- What you should do: Count the lines in the data below that contain the string "Katarina", and reply with the number alone.

--- Begin Records for processing ---

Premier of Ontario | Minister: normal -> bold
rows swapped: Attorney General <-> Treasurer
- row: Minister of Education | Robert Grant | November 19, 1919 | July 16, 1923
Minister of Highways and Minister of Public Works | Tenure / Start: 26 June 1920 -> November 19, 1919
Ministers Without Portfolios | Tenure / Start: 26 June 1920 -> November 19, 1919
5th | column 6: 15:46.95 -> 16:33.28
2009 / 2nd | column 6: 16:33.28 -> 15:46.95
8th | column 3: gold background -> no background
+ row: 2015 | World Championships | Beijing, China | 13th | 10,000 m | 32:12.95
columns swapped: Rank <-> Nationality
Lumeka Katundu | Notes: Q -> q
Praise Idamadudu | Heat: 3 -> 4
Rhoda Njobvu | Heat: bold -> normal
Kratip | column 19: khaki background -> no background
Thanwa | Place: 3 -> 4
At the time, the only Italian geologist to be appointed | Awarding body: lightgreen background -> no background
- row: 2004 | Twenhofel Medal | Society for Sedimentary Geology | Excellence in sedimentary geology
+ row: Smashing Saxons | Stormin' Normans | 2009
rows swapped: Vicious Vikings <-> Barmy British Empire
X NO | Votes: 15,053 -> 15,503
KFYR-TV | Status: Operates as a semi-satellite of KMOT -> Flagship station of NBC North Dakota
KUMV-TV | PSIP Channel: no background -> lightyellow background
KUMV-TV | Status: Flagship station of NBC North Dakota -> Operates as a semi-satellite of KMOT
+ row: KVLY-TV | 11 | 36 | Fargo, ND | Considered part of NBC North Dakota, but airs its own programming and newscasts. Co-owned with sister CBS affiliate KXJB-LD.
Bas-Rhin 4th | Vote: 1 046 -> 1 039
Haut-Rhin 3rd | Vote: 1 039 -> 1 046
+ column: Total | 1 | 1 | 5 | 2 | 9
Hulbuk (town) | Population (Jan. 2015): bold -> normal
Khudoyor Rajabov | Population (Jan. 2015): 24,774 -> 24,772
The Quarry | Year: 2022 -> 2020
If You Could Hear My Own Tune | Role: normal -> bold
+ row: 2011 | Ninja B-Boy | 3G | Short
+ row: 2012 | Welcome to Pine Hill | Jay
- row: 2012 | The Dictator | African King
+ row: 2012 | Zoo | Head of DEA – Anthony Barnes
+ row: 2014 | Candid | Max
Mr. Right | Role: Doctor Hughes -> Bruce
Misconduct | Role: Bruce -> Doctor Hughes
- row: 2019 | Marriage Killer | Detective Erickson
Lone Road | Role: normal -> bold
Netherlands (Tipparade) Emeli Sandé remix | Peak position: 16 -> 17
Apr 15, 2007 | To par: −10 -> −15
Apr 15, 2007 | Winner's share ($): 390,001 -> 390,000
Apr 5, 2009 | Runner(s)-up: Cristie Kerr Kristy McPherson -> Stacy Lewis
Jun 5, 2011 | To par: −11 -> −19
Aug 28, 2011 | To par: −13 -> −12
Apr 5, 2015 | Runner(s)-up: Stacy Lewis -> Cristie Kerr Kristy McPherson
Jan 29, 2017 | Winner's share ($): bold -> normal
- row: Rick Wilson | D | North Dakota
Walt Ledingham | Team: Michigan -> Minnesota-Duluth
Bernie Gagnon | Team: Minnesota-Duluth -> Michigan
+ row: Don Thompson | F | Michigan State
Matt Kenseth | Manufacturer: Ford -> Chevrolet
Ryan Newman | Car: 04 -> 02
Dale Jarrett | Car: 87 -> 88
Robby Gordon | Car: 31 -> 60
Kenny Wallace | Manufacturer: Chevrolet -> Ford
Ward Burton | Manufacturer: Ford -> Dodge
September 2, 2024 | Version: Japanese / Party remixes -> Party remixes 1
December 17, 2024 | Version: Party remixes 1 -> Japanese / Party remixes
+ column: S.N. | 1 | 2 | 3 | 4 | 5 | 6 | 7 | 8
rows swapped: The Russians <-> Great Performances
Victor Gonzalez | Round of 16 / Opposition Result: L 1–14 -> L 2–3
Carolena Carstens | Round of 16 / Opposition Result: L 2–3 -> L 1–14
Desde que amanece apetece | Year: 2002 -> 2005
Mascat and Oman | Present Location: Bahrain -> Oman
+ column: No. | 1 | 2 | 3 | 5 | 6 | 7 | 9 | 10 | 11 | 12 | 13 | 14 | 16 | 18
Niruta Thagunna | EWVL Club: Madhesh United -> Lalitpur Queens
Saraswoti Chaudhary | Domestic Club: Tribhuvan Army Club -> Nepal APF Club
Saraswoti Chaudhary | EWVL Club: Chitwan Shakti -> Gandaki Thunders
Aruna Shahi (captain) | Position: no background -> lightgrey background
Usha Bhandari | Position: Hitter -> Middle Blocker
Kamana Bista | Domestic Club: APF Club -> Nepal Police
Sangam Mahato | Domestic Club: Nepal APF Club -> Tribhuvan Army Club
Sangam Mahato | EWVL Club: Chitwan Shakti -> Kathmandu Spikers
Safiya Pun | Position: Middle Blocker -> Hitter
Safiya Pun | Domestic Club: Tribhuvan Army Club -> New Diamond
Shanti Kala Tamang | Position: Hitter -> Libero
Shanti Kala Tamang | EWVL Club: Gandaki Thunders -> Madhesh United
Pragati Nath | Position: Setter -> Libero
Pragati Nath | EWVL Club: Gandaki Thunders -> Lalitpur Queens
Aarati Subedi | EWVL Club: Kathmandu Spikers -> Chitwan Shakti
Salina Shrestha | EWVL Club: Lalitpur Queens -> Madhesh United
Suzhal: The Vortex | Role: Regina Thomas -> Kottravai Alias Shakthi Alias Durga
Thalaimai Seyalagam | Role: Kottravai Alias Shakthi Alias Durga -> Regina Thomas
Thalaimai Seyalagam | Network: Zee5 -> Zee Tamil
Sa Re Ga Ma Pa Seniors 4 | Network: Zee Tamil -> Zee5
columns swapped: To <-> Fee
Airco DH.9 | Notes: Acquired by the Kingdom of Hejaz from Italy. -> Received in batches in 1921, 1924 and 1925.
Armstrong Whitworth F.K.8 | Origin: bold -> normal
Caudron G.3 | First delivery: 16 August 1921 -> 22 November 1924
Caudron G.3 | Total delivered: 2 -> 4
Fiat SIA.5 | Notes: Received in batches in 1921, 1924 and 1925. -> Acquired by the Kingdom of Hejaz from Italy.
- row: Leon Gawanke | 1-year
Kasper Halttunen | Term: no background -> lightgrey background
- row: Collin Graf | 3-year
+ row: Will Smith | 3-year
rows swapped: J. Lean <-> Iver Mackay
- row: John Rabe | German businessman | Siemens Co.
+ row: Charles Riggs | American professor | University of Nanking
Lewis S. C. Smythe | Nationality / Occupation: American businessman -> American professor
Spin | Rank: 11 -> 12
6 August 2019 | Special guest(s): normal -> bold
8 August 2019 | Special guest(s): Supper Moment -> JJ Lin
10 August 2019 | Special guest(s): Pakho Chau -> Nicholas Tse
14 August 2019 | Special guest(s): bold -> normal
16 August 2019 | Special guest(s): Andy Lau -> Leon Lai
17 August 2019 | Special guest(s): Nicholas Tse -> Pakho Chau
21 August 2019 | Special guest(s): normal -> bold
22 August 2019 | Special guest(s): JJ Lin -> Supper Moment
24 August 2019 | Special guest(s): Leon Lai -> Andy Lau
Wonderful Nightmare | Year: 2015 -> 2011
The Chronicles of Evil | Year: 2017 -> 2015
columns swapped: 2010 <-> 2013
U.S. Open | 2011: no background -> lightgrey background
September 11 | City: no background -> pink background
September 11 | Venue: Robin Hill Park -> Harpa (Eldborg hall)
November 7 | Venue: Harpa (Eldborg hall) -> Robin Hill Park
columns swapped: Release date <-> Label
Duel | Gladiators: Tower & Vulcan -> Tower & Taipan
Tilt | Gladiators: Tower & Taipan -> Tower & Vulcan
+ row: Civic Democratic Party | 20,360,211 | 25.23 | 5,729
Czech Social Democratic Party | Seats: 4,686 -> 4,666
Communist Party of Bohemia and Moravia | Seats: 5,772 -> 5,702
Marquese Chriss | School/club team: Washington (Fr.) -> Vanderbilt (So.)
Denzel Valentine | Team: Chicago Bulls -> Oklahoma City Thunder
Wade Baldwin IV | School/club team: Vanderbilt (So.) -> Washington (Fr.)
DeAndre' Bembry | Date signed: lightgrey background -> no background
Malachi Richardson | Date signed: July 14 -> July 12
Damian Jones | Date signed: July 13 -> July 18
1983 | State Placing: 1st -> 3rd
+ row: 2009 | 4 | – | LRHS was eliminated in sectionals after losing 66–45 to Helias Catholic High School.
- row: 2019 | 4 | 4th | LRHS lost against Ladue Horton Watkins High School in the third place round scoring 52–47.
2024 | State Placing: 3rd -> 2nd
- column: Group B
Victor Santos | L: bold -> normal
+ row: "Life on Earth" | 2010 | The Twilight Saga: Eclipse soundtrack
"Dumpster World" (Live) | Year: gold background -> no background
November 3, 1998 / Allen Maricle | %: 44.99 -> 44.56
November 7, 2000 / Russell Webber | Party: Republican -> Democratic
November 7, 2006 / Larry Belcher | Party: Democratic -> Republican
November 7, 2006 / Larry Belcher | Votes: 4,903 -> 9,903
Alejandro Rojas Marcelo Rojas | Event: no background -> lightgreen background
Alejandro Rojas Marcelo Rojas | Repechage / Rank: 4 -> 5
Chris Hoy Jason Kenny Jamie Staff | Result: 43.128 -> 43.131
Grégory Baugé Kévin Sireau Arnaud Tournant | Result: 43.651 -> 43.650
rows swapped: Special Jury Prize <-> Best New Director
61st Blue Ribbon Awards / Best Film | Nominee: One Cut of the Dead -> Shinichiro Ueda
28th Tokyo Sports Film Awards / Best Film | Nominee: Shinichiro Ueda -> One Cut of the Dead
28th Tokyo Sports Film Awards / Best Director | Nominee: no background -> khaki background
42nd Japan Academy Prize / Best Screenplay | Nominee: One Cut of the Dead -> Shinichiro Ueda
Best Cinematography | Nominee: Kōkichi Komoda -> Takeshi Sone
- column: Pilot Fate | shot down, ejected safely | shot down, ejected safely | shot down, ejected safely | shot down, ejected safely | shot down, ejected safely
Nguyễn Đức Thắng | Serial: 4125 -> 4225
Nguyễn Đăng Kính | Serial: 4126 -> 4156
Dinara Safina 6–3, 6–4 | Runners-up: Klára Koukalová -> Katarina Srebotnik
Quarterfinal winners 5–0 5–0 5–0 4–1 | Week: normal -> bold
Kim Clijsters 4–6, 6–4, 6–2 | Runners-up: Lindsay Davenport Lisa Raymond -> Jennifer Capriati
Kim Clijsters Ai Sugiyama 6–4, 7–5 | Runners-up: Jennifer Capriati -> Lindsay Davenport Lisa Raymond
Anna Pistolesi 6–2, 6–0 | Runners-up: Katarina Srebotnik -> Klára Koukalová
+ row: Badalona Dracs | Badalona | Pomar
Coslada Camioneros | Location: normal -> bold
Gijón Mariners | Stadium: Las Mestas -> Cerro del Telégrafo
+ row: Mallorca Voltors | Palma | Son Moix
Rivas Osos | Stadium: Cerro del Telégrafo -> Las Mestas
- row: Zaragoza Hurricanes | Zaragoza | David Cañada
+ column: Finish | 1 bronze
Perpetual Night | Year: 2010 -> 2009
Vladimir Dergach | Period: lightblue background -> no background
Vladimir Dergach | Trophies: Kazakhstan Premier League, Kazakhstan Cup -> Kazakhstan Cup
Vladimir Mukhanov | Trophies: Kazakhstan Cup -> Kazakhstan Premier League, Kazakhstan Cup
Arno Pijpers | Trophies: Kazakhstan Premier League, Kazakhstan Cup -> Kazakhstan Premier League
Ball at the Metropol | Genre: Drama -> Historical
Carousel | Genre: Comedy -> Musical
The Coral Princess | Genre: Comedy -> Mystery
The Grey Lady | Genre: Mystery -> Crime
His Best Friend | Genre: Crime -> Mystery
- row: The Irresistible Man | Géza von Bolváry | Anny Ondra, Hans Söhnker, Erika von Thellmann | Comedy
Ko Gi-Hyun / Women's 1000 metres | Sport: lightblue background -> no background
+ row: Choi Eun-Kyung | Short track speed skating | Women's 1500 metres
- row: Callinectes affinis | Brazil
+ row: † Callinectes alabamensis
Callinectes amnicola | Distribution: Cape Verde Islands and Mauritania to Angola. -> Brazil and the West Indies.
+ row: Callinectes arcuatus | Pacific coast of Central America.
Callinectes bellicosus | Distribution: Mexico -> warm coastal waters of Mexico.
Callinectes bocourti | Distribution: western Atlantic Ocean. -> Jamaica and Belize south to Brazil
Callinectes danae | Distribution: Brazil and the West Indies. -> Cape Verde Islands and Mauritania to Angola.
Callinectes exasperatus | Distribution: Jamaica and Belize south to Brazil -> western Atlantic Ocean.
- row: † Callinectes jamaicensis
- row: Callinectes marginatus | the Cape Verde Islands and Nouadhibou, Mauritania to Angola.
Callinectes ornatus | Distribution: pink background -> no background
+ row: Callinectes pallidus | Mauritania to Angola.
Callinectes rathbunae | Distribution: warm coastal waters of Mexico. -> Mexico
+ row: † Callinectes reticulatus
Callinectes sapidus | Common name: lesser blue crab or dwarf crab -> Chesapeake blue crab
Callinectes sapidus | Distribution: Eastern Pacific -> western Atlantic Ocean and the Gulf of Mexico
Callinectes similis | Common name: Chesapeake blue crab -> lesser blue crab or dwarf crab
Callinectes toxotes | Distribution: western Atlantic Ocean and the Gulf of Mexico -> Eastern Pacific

--- End Records for processing ---

- Task solution: 2